Joute Verbale
Elle s'amusait à dessiner des gribouillis sur son cahier. Après tout, ce n'était que de la physique. Elle regarda la pendule ; le cours avait commencé depuis uniquement cinq minutes. Elle souffla.
« Miss Tyler, vous vous ennuyez peut-être ? »
« Non, ne voyez-vous pas que je passe un des meilleurs moments de ma semaine ? » railla-t-elle. Les autres rirent.
« Bingo Miss Tyler, vous passerez un autre des meilleurs moments de votre semaine en retenue pour votre insolence. » lança l'homme.
Elle leva les yeux au ciel et s'écrasa sur sa table. Quel con, maudit-elle dans sa tête. Elle l'observa un moment ; il était grand et fin, Monsieur Smith, c'est vrai. Ses cheveux bruns coiffés par une tempête récente avaient leur charme, et son costume marron-chocolat à rayures aussi d'ailleurs. Mais il ne l'aimait décidément pas ; jamais pendant un cours ils ne s'étaient pas verbalement jouté. Enfin, si. En début d'année, tout allait bien, même très bien ; Rose était une très bonne élève, joviale, les yeux toujours pétillants d'entrain, et Monsieur Smith l'appréciait beaucoup. Mais Jim ruina sa vie. Et toute trace de joie disparue, ainsi que la flamme de gaieté dans ses yeux. Depuis, ils commencèrent à se détester. Elle le trouvait trop hautain de toute façon, avec son orgueil de scientifique je-sais-tout.
L'heure se passa sans autre encombre majeure, et la sonnerie retentit.
« On mange dehors aujourd'hui ? » demanda Mickey à tout le groupe.
« Pourquoi pas, ouais. » répondit Keisha.
Mickey, Keisha, Shireen et Rose se prirent alors le chemin de la sortie, mais une main sur l'épaule de Rose – qu'elle ôta d'un mouvement sec – la retint.
« Je vous emprunte Rose pour cinq minutes. » leur déclara Monsieur Smith.
Elle leva les yeux au ciel, comme à son habitude.
« Que me voulez-vous encore ? » s'impatienta-t-elle.
« Écoutez, Rose, je ne comprends pas votre comportement. En début d'année, vous étiez pétillante et agréable ; désormais vous êtes juste insolente. Y'a-t'il une raison particulière à ce changement ? »
« Même s'il y'en avait une, je ne vous la dirai certainement pas. » déclara-t-elle sèchement. Ainsi, elle tourna les talons et sortit rejoindre ses amis.
« Alors il voulait quoi ? » s'enquit Keisha.
« Il voulait savoir s'il y avait une raison particulière à mon changement de comportement. »
« Tu ne lui as pas dit, Rose ? » s'inquiéta Mickey.
« Non. » rétorqua Rose, plus sèchement qu'elle ne le voulut.
Ce débat prit fin au plus vite, et heureusement, pensa Rose. Elle ne voulait certainement pas parler de ça. La journée se déroula lentement. Au moment de rentrer chez elle, une voiture s'arrêta à sa hauteur.
« Tiens donc, Miss Tyler. Je vous ramène ? »
« Je n'ai pas besoin de votre aide. »
« Rose, s'il vous plaît. » demanda-t-il sur un ton étrange.

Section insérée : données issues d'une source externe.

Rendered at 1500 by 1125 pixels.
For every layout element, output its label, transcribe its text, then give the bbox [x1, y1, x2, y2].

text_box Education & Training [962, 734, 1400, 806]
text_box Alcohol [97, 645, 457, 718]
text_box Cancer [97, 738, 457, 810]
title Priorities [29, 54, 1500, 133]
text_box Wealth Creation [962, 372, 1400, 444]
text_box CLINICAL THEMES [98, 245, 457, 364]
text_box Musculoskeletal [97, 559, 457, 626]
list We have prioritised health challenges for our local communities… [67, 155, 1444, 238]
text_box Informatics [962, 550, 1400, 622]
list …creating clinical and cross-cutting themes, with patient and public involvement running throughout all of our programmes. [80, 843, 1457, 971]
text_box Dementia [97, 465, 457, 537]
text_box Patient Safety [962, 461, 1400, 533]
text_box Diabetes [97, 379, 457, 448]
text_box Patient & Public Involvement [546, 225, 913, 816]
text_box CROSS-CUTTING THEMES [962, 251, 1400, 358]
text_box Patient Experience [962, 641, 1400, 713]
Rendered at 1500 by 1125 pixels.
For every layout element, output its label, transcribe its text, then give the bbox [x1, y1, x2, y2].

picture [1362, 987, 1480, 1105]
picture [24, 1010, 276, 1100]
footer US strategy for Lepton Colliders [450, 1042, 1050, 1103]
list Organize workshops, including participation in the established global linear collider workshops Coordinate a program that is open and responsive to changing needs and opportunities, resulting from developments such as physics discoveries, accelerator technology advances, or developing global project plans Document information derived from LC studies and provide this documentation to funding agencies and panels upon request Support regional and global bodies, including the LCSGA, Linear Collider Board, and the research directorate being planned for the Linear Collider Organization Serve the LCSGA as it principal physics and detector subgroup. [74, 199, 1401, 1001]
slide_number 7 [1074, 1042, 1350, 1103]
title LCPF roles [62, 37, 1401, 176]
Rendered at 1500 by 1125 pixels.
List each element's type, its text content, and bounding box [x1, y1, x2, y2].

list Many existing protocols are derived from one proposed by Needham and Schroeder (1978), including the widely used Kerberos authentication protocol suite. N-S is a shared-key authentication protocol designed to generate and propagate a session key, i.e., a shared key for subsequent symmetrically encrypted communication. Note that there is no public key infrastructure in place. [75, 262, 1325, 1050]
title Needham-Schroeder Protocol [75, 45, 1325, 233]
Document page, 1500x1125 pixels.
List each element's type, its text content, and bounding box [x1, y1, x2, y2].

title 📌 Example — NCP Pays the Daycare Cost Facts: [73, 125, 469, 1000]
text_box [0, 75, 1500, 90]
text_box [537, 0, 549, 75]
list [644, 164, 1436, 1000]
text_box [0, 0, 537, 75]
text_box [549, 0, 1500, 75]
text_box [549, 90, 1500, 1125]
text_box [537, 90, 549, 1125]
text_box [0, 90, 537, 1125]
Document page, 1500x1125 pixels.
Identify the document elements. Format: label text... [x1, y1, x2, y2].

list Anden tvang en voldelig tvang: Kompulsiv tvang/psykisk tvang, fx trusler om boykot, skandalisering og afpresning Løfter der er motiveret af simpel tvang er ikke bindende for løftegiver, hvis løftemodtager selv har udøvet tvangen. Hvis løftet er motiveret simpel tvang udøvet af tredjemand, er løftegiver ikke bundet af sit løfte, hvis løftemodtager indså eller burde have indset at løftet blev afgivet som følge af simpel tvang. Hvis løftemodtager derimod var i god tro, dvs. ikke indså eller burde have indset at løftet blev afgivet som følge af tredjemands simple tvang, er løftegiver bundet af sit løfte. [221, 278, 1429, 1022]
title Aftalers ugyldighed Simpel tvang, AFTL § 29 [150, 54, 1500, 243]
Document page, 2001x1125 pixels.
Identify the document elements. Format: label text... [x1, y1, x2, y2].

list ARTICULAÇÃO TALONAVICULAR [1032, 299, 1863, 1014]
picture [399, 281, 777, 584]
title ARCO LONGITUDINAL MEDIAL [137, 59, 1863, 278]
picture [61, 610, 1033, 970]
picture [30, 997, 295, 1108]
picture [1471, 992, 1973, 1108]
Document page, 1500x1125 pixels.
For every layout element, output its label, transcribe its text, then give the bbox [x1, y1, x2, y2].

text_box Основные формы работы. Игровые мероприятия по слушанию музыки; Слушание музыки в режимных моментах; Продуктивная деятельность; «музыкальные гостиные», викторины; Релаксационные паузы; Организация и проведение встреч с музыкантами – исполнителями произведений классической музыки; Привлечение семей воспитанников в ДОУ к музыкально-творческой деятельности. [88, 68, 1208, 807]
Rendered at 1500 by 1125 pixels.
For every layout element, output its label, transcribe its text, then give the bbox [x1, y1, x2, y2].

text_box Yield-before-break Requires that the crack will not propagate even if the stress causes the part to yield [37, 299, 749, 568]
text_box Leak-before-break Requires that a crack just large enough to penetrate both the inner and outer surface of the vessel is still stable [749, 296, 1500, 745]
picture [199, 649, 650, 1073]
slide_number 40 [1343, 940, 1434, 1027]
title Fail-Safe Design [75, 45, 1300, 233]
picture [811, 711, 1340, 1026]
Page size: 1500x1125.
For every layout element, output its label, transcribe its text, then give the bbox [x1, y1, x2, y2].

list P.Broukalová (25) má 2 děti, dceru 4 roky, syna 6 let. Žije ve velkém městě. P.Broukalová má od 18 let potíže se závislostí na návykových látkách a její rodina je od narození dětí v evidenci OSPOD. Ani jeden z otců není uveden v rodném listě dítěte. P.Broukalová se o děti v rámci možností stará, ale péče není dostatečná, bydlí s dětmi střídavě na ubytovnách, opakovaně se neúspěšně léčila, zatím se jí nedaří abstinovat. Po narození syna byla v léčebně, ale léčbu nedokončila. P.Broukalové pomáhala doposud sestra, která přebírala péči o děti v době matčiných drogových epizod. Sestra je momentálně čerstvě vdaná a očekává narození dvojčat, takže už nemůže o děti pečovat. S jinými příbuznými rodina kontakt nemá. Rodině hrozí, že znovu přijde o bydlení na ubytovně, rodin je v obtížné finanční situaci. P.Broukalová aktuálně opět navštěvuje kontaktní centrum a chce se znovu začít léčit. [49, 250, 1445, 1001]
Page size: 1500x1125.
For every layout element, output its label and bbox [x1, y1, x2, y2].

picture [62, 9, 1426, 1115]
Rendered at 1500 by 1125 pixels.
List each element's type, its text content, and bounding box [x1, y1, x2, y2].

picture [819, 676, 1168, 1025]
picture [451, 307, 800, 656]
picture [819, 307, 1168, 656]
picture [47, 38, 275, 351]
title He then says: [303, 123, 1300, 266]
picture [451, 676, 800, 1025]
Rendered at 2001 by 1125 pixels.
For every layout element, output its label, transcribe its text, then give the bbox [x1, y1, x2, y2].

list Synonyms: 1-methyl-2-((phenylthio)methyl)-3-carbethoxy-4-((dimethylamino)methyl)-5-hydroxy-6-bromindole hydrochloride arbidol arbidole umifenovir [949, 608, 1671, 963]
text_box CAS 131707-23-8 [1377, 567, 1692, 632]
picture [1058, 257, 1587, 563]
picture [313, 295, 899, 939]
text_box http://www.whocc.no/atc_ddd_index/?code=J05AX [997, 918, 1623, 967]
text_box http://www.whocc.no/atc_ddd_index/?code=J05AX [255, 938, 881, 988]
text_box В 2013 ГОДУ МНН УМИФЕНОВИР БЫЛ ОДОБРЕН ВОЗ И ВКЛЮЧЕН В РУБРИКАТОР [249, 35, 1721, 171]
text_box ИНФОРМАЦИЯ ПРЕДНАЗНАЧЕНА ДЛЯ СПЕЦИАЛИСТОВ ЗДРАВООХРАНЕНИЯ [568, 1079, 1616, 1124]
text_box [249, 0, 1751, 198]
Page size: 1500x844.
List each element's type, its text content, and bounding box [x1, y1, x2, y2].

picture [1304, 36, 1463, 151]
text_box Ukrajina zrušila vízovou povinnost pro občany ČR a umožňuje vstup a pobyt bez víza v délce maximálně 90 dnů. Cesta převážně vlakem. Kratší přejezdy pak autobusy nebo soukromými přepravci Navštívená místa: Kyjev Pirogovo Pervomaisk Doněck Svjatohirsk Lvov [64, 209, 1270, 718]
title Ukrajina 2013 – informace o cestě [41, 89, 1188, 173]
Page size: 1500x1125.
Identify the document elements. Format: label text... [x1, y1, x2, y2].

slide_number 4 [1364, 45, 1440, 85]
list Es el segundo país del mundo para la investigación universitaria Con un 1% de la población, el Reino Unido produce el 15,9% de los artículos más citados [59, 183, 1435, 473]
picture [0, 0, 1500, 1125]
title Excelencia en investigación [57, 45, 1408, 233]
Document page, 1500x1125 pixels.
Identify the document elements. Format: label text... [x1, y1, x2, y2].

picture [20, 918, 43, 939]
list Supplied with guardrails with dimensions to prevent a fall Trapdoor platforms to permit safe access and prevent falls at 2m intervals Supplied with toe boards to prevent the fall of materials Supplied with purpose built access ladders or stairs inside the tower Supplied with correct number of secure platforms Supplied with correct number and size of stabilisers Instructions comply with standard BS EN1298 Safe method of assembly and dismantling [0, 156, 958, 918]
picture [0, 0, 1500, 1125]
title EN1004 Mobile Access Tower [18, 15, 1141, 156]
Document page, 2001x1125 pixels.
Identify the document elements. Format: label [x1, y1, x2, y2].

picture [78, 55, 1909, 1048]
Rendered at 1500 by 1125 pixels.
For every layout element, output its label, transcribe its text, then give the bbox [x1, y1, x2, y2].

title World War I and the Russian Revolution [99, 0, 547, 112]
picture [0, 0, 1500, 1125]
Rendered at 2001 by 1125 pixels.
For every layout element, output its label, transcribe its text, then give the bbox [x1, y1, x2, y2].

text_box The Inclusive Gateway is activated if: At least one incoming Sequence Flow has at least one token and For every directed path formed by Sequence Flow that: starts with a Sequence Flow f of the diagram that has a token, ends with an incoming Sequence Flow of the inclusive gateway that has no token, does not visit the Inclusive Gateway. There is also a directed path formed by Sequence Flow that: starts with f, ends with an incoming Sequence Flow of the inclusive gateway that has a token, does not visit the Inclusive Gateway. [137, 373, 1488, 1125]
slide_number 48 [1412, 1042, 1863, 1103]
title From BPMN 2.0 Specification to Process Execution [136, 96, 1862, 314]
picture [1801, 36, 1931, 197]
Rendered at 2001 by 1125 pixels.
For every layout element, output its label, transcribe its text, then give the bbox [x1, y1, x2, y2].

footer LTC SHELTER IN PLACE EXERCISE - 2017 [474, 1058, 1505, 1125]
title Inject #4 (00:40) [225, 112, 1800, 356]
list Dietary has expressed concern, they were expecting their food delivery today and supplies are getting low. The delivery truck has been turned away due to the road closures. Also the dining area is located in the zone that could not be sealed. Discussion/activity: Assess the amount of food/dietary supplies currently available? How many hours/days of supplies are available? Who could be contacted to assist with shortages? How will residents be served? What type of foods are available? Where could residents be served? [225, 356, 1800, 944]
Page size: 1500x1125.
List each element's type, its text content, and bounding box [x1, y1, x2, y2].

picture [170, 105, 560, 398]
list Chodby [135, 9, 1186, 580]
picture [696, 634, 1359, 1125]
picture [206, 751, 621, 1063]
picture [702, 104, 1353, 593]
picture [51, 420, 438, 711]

À contrecœur, elle accepta non sans un soufflement d'exaspération, et elle monta dans le Porsche cayenne de Smith. Après un long moment de silence pour le moins gênant, Rose se sentit mal à l'aise. Elle se dit que lancer la conversation pourrait sauver la situation.
« Pourquoi essayez-vous d'être gentil avec moi ? »
« Rose, en début d'année vous étiez vraiment agréable, je cherche juste à comprendre ce changement de comportement. »
« En quoi cela vous regarde ? Votre ego de monsieur-je-sais-tout en prend un coup, c'est ça ? » s'énerva-t-elle, « Arrêtez la voiture. »
« Rose je– »
« Arrêtez. La. Voiture. » commanda-t-elle.
Il s'exécuta et elle sauta de la voiture au plus vite. Elle courut chez elle et s'y enferma.
Elle alla dans la salle de bain, une petite pièce beige–marron qui sentait la vanille, et se déshabilla afin de prendre une douche. L'eau chaude coula sur d'anciens bleus, d'anciens cauchemars du passé qui finalement la suivaient dans le présent. Elle sortit et mit rapidement un long t-shirt blanc Vans et un short gris Nike et alla dans son canapé. Elle alluma la télé et le livreur de pizza –qu'elle avait appelé entre temps– pour son retard, ferma la porte et mangea devant ce qu'elle jugeait un programme à la con. Elle somnolait tranquillement devant la télé, et à un certain moment elle décida d'aller dans son lit.